La procureure aux poursuites criminelles et pénales, Me Ann Marie Prince, qui réclamait une peine de détention ferme de 18 mois, estime que la juge a évalué avec minutie les facteurs aggravants et atténuants. «Dans ce genre de cas, la jurisprudence tend à donner des peines d’incarcération ferme. Cependant, la juge a estimé qu’il s’agissait d’un cas particulier dans lequel l’individualisation de la peine rejoignait de manière assez équivalente les critères de dénonciation et de dissuasion», a commenté Me Prince.

«Mais, a-t-elle ajouté, il ne faut pas perdre de vie qu’une peine dans la collectivité représente tout de même une peine d’incarcération associée à des conditions très restrictives.»

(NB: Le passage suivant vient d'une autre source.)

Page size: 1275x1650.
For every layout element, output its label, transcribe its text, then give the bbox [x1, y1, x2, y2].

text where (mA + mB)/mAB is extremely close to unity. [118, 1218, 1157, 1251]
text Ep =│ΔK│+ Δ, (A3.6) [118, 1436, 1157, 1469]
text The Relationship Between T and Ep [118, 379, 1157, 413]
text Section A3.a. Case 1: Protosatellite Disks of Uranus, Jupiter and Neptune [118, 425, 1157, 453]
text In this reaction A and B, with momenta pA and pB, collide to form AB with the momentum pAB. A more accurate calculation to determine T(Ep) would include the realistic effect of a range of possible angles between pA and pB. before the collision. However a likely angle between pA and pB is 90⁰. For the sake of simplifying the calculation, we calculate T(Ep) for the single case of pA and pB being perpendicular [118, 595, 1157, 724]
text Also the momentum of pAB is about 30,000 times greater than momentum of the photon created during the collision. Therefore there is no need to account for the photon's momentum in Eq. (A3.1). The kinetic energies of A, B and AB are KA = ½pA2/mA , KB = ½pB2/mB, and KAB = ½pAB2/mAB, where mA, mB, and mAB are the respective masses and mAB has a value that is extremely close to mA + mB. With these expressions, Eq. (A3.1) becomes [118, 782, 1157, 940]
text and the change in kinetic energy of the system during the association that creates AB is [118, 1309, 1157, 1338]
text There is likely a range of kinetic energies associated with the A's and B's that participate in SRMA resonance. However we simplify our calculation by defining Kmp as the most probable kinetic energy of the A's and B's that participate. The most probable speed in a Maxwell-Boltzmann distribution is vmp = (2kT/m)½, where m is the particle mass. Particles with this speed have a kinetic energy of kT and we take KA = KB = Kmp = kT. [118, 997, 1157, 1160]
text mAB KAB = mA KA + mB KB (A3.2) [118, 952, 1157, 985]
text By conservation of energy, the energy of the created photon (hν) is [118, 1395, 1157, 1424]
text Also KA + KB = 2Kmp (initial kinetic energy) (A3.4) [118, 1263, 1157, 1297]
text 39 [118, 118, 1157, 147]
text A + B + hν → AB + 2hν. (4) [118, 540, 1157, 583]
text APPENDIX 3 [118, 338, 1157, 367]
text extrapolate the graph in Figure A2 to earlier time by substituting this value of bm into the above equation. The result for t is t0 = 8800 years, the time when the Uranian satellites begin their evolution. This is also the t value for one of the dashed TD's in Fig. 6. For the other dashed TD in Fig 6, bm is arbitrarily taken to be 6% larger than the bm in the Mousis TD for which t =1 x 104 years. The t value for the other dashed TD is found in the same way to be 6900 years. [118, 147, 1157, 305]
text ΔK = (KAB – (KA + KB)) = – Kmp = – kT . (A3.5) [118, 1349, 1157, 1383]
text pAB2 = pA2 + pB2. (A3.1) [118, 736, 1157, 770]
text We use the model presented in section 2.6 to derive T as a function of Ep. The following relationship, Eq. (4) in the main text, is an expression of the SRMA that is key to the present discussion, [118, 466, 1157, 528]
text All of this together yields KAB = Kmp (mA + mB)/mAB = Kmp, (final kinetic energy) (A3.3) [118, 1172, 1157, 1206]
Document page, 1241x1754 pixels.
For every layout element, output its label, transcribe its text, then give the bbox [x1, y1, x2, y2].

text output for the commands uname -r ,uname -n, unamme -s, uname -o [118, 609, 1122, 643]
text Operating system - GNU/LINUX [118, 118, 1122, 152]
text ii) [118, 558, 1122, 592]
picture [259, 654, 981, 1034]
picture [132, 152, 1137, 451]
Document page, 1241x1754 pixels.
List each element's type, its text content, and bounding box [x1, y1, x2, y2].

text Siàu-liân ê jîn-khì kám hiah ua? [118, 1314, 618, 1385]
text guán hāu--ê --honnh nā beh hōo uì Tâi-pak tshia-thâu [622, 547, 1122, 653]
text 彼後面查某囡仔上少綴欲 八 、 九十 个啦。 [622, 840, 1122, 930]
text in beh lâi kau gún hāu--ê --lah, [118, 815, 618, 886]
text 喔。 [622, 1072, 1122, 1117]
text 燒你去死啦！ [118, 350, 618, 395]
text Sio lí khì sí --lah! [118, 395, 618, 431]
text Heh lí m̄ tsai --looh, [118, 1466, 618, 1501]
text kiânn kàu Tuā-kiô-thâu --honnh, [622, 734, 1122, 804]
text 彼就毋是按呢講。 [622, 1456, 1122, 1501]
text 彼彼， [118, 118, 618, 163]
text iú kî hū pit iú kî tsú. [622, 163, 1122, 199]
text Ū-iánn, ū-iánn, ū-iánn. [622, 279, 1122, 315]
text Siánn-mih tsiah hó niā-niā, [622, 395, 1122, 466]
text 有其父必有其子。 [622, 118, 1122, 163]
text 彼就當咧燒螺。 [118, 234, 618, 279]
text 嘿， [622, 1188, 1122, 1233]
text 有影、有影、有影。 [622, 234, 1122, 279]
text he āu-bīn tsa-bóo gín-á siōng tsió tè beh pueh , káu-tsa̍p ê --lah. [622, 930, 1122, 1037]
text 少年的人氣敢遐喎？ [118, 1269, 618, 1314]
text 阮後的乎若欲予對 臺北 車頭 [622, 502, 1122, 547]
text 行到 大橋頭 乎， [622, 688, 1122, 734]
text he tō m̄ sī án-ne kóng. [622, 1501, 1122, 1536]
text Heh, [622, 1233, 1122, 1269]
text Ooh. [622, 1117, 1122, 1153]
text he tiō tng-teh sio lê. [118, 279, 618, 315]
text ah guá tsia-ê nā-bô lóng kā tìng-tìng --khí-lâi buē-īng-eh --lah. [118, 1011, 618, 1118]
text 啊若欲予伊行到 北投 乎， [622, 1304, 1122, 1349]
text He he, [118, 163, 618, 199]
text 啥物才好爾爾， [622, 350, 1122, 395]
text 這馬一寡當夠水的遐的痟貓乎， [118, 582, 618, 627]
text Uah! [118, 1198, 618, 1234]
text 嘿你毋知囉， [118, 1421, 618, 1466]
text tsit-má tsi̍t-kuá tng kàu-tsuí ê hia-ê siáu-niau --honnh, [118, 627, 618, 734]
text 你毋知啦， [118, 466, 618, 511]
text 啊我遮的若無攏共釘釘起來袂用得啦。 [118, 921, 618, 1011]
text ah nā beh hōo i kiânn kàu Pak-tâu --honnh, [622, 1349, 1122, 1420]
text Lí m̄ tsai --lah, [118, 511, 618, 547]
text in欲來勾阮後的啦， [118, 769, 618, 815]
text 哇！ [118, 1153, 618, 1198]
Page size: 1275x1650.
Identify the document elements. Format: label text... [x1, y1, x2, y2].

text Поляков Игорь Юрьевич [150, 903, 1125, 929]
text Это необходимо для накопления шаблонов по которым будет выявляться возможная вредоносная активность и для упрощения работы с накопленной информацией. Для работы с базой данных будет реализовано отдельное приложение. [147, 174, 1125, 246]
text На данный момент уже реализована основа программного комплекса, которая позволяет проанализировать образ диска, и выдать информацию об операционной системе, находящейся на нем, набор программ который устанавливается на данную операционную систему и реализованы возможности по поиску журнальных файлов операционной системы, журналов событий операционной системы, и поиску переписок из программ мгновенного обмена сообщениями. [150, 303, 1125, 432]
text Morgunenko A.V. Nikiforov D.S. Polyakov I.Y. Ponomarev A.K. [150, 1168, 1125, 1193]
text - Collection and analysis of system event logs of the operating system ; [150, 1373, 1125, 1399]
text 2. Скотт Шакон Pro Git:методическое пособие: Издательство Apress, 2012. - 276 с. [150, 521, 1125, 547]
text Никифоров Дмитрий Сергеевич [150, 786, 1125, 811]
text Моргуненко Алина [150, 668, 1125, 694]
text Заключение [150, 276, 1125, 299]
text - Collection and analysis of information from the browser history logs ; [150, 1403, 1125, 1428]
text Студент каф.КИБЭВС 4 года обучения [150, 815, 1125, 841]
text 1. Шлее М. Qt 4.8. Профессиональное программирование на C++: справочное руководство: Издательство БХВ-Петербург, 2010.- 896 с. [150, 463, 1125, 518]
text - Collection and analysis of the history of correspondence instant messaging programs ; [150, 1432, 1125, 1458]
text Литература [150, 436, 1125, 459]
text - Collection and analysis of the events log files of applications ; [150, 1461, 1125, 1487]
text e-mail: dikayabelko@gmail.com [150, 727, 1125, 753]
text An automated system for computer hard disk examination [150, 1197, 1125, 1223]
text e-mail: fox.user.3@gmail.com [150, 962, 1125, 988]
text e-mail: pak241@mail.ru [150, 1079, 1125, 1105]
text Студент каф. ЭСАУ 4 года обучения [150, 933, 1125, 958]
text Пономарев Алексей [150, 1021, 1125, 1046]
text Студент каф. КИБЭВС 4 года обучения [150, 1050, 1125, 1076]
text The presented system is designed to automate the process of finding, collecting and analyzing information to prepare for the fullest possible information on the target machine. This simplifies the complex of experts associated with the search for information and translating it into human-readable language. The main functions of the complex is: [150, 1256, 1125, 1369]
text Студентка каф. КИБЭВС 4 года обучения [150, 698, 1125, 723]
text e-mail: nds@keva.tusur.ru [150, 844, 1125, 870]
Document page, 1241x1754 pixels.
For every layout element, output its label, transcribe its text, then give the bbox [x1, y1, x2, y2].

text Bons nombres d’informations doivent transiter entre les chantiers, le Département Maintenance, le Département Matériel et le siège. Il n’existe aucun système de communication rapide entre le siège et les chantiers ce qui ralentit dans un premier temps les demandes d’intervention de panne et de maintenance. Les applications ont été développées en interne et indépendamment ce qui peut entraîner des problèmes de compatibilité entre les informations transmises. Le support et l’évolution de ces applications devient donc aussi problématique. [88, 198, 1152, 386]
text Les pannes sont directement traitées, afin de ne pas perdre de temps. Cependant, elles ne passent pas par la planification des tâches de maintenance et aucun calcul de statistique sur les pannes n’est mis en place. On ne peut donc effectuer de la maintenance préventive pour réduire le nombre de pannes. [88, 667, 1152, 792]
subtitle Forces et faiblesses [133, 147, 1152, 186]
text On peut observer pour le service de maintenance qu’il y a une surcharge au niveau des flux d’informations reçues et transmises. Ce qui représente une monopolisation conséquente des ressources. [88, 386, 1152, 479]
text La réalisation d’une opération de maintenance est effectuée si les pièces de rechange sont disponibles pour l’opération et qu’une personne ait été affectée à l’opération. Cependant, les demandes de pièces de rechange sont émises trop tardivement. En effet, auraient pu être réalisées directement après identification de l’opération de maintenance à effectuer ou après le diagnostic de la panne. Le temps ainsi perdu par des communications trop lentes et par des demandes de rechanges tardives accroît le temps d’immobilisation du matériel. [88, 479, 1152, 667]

De son côté, l’avocat de Sébastien Girard, Me Ronald Robichaud, croit qu’il s’agit d’une sentence appropriée. «L’âge de mon client, 22 ans à l’époque des délits, est un des éléments importants dans la décision. Il était toujours aux études à l’Université Laval et il occupait un emploi de remplacement d’un professeur. Je pense que c’est une sentence justifiée dans les circonstances», a-t-il souligné, tout en se disant convaincu que son client accueille la décision avec soulagement. «Il regrette ce qu’il a fait. Et aujourd’hui, les circonstances ont fait qu’il est devenu beaucoup plus mature», a confié Me Robichaud.